Correlation Between Japan Asia and Fuji Media
Can any of the company-specific risk be diversified away by investing in both Japan Asia and Fuji Media at the same time? Although using a correlation coefficient on its own may not help to predict future stock returns, this module helps to understand the diversifiable risk of combining Japan Asia and Fuji Media into the same portfolio, which is an essential part of the fundamental portfolio management process.
By analyzing existing cross correlation between Japan Asia Investment and Fuji Media Holdings, you can compare the effects of market volatilities on Japan Asia and Fuji Media and check how they will diversify away market risk if combined in the same portfolio for a given time horizon. You can also utilize pair trading strategies of matching a long position in Japan Asia with a short position of Fuji Media.
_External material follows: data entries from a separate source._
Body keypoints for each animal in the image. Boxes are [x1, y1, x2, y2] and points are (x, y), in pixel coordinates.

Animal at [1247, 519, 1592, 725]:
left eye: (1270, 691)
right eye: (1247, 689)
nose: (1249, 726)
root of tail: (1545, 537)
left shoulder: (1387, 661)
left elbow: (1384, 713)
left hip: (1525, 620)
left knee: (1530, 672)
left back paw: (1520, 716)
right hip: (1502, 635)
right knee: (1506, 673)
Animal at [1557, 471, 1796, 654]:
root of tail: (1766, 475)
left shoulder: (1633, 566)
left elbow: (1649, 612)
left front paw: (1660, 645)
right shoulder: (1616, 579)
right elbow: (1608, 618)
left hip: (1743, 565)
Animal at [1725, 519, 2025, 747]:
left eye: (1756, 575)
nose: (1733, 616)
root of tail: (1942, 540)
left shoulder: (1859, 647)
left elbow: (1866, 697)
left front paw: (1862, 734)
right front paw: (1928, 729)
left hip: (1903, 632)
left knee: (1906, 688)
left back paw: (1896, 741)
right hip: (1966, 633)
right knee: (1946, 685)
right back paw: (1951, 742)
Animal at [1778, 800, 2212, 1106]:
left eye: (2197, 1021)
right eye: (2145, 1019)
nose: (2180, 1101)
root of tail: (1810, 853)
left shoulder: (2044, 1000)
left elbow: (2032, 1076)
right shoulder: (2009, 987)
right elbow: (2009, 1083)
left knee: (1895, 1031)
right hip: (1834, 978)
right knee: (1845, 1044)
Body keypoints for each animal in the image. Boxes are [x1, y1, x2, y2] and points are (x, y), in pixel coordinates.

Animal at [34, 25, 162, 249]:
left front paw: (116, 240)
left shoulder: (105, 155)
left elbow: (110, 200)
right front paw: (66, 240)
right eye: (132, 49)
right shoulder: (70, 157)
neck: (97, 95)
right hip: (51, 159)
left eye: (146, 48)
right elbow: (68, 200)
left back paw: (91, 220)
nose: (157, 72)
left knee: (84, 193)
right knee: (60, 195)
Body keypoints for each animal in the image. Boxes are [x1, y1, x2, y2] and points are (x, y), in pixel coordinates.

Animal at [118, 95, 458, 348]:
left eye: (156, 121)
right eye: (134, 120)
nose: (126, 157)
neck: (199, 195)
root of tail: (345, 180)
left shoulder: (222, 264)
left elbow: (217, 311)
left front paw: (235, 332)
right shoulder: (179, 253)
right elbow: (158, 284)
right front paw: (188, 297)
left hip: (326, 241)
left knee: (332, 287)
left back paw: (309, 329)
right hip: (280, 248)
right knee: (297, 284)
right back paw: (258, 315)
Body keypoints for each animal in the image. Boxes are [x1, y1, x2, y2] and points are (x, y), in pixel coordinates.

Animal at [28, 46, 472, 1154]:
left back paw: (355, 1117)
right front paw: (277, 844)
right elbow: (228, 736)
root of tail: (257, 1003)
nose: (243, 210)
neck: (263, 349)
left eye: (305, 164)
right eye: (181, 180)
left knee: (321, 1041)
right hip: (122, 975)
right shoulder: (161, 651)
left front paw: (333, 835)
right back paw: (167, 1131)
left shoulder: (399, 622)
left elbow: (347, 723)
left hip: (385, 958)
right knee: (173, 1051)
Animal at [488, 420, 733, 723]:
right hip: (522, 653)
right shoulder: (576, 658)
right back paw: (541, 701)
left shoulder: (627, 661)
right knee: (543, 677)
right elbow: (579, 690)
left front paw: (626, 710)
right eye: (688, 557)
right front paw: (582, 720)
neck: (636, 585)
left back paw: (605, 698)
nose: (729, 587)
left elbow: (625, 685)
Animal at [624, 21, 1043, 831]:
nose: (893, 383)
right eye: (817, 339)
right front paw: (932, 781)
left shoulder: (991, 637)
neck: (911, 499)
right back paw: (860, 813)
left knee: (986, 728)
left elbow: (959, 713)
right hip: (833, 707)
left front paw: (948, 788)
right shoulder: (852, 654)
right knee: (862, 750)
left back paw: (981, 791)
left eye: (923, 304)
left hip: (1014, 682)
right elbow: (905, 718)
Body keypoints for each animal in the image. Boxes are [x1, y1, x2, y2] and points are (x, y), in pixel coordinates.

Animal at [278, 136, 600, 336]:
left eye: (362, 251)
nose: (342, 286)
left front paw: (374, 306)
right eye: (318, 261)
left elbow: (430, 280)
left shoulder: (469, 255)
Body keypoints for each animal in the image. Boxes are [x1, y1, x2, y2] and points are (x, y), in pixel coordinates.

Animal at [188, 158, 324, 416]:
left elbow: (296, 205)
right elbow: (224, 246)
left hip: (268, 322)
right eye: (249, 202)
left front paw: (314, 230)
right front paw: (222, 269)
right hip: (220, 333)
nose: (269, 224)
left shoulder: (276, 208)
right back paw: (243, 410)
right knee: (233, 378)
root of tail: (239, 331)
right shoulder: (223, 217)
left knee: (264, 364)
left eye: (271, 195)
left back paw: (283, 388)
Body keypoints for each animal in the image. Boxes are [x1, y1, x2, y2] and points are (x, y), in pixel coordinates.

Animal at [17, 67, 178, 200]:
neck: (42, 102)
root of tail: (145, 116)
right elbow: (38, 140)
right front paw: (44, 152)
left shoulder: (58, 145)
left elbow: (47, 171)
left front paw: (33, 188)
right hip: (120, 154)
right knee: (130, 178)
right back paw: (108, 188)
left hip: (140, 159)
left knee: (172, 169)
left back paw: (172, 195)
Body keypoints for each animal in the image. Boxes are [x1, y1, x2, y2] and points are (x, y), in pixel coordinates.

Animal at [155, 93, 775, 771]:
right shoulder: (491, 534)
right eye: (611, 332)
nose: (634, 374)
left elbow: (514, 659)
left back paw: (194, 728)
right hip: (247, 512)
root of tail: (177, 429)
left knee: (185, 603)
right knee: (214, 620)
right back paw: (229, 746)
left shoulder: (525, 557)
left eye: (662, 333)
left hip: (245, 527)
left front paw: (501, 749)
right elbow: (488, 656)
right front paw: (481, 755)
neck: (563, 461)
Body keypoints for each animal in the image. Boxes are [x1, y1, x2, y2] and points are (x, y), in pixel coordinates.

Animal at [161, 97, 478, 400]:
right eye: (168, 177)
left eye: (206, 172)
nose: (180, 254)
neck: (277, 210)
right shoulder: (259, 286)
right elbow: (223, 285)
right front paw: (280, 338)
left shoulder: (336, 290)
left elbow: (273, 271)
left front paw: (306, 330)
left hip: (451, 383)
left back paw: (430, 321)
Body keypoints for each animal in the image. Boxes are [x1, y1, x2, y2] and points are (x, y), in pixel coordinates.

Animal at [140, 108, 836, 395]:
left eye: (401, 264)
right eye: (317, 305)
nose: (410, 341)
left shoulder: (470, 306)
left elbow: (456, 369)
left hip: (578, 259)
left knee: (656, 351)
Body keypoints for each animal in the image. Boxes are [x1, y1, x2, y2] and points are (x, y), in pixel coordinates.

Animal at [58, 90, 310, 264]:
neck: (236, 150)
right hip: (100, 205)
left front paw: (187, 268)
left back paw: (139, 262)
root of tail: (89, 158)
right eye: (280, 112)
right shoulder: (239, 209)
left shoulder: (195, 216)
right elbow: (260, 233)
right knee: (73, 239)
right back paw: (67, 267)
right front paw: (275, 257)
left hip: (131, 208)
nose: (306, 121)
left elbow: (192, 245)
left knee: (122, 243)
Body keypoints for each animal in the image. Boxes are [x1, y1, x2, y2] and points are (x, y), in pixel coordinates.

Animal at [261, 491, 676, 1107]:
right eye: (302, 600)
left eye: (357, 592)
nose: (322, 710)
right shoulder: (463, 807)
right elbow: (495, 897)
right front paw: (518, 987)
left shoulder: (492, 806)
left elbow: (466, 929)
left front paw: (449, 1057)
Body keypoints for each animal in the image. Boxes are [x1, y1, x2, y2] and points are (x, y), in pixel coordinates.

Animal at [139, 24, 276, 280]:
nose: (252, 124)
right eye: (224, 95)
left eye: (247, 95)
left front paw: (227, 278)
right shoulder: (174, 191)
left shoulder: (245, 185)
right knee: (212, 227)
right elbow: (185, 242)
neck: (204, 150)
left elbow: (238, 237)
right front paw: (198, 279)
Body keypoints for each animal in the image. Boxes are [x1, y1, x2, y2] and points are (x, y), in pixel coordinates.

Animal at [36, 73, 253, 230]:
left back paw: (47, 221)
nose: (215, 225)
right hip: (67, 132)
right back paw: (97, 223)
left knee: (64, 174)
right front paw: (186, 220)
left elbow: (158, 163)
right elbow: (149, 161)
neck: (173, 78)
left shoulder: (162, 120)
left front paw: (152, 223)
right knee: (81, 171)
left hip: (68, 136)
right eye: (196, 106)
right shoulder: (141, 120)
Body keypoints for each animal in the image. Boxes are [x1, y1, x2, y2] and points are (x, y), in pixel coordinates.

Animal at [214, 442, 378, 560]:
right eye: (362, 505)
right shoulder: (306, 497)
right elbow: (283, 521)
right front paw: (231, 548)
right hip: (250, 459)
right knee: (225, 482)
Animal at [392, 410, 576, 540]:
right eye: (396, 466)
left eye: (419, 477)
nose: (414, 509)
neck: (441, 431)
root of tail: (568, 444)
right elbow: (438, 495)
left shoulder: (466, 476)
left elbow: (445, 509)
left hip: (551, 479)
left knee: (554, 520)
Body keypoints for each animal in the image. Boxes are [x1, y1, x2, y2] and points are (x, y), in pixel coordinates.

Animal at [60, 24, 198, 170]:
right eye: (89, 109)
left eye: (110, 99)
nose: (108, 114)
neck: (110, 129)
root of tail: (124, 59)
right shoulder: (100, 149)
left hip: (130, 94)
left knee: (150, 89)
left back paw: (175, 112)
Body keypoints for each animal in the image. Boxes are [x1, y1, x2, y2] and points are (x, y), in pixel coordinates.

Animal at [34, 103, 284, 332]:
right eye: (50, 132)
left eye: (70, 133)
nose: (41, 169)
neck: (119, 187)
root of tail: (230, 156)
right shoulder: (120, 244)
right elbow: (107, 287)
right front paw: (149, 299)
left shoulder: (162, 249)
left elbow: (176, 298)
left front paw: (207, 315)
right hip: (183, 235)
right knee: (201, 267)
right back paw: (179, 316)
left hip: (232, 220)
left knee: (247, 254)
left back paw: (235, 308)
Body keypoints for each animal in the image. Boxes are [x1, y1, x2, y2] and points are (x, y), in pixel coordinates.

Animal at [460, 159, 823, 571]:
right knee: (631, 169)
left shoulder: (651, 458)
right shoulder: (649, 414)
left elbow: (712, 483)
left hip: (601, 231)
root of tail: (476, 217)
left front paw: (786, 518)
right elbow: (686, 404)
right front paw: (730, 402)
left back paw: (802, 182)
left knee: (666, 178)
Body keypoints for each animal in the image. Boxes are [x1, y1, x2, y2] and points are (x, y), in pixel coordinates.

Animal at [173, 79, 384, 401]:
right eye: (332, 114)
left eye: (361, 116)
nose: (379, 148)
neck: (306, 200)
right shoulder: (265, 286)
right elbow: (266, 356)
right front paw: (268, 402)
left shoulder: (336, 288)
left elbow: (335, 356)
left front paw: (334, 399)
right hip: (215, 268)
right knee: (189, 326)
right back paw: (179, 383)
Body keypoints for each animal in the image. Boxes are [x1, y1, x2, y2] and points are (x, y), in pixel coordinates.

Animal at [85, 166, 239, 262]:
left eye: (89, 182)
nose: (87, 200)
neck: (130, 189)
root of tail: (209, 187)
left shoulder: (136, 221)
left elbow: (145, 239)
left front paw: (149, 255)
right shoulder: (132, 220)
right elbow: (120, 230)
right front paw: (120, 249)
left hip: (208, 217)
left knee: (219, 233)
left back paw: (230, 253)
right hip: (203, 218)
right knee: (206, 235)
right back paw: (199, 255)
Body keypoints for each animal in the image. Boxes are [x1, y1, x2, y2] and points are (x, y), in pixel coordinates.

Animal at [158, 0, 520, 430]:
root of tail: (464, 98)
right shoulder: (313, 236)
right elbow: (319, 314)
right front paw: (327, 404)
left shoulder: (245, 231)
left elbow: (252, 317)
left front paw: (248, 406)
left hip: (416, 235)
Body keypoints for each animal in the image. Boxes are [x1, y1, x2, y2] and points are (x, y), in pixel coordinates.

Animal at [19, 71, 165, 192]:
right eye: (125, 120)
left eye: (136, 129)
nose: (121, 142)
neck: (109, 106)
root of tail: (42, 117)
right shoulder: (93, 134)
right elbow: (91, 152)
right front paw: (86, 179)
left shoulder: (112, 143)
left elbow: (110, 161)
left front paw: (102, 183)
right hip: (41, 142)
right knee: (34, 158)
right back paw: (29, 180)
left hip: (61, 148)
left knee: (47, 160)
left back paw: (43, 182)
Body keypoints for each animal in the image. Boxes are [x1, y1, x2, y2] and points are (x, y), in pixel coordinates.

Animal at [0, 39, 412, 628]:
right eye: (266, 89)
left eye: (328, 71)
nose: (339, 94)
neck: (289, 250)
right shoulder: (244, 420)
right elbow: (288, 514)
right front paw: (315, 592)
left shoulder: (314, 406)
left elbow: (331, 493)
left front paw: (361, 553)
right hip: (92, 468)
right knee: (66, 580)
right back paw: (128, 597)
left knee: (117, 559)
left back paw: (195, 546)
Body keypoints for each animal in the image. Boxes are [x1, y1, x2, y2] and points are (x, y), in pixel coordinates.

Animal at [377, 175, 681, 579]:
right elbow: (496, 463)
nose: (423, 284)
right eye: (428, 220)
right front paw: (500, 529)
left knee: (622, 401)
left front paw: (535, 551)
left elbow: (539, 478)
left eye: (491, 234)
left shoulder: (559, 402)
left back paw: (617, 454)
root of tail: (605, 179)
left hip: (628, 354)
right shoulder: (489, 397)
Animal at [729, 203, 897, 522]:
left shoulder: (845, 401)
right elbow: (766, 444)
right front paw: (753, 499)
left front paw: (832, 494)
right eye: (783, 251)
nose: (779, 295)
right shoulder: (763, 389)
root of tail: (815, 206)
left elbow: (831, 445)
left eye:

Check out your portfolio center. Please also check ongoing floating volatility patterns of Japan Asia and Fuji Media.
Diversification Opportunities for Japan Asia and Fuji Media
0.5 | Correlation Coefficient |
Very weak diversification
The 3 months correlation between Japan and Fuji is 0.5. Overlapping area represents the amount of risk that can be diversified away by holding Japan Asia Investment and Fuji Media Holdings in the same portfolio, assuming nothing else is changed. The correlation between historical prices or returns on Fuji Media Holdings and Japan Asia is a relative statistical measure of the degree to which these equity instruments tend to move together. The correlation coefficient measures the extent to which returns on Japan Asia Investment are associated (or correlated) with Fuji Media. Values of the correlation coefficient range from -1 to +1, where. The correlation of zero (0) is possible when the price movement of Fuji Media Holdings has no effect on the direction of Japan Asia i.e., Japan Asia and Fuji Media go up and down completely randomly.
Pair Corralation between Japan Asia and Fuji Media
Assuming the 90 days horizon Japan Asia Investment is expected to under-perform the Fuji Media. In addition to that, Japan Asia is 1.13 times more volatile than Fuji Media Holdings. It trades about -0.01 of its total potential returns per unit of risk. Fuji Media Holdings is currently generating about 0.02 per unit of volatility. If you would invest 1,060 in Fuji Media Holdings on September 13, 2024 and sell it today you would earn a total of 10.00 from holding Fuji Media Holdings or generate 0.94% return on investment over 90 days.
Time Period | 3 Months [change] |
Direction | Moves Together |
Strength | Weak |
Accuracy | 100.0% |
Values | Daily Returns |
Japan Asia Investment vs. Fuji Media Holdings
Performance |
Timeline |
Japan Asia Investment |
Fuji Media Holdings |
Japan Asia and Fuji Media Volatility Contrast
Predicted Return Density |
Returns |
Pair Trading with Japan Asia and Fuji Media
The main advantage of trading using opposite Japan Asia and Fuji Media positions is that it hedges away some unsystematic risk. Because of two separate transactions, even if Japan Asia position performs unexpectedly, Fuji Media can make up some of the losses. Pair trading also minimizes risk from directional movements in the market. For example, if an entire industry or sector drops because of unexpected headlines, the short position in Fuji Media will offset losses from the drop in Fuji Media's long position.Japan Asia vs. Ameriprise Financial | Japan Asia vs. Ares Management Corp | Japan Asia vs. Superior Plus Corp | Japan Asia vs. SIVERS SEMICONDUCTORS AB |
Fuji Media vs. ELMOS SEMICONDUCTOR | Fuji Media vs. CVR Medical Corp | Fuji Media vs. ETFS Coffee ETC | Fuji Media vs. Zoom Video Communications |
Check out your portfolio center.Note that this page's information should be used as a complementary analysis to find the right mix of equity instruments to add to your existing portfolios or create a brand new portfolio. You can also try the Sign In To Macroaxis module to sign in to explore Macroaxis' wealth optimization platform and fintech modules.